Tras la pista del espejo de Buda (Los misterios de Neal Carey 2)

Don Winslow

Fragmento

1

Graham parecía ridículo y desdichado allí plantado. La lluvia chorreaba sobre la capucha de su chubasquero y caía sobre sus zapatos cubiertos de barro. Dejó el maletín sobre un charco, usó su mano artificial para secarse el agua de la nariz y aun así consiguió obsequiar a Neal con una sonrisa, aquella sonrisa característica de Joe Graham que indicaba malevolencia y regocijo a partes iguales.

–¿Es que no te alegras de verme? –preguntó.
–Estoy encantado.

No se veían desde agosto, cuando en el aeropuerto Logan de Boston Graham le había dado a Neal un billete de ida, un cheque por valor de diez mil libras esterlinas y la orden de que se perdiera, porque en Estados Unidos había cantidad de personas muy cabreadas con él. Neal devolvió la mitad del dinero, voló a Londres, guardó el resto en el banco y finalmente desapareció en su casa de campo en el páramo.

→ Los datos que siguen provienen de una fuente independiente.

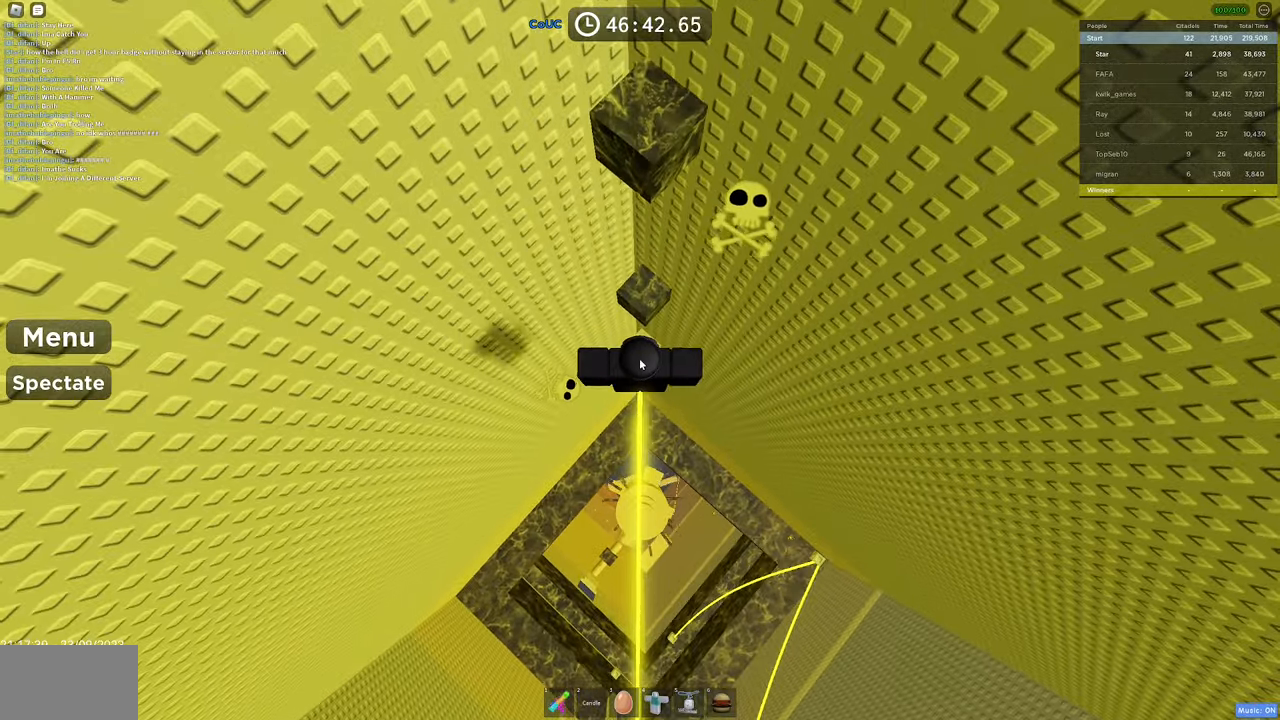
{"keys": ["s"], "mouse": ["right"], "events": [[84, "w", "down"], [134, "shift", "down"], [134, "w", "up"], [284, "shift", "up"], [467, "s", "down"]]}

–¿Qué pasa? –preguntó Graham–. ¿Tienes una chica ahí dentro, por eso no quieres que entre?

–Entra.

Graham pasó junto a Neal y entró en la casa. Joe Graham, ciento sesenta chorreantes centímetros de astucia y malicia, había criado a Neal Carey desde que era un cachorro. Se quitó el chubasquero y lo sacudió sobre el suelo. Después encontró el improvisado ropero, echó a un lado las prendas de Neal y colgó su abrigo, bajo el que llevaba un traje azul eléctrico, una camisa naranja oscuro y una corbata color borgoña. Sacó un pañuelo del bolsillo de la chaqueta, limpió el asiento de la silla de Neal y se sentó.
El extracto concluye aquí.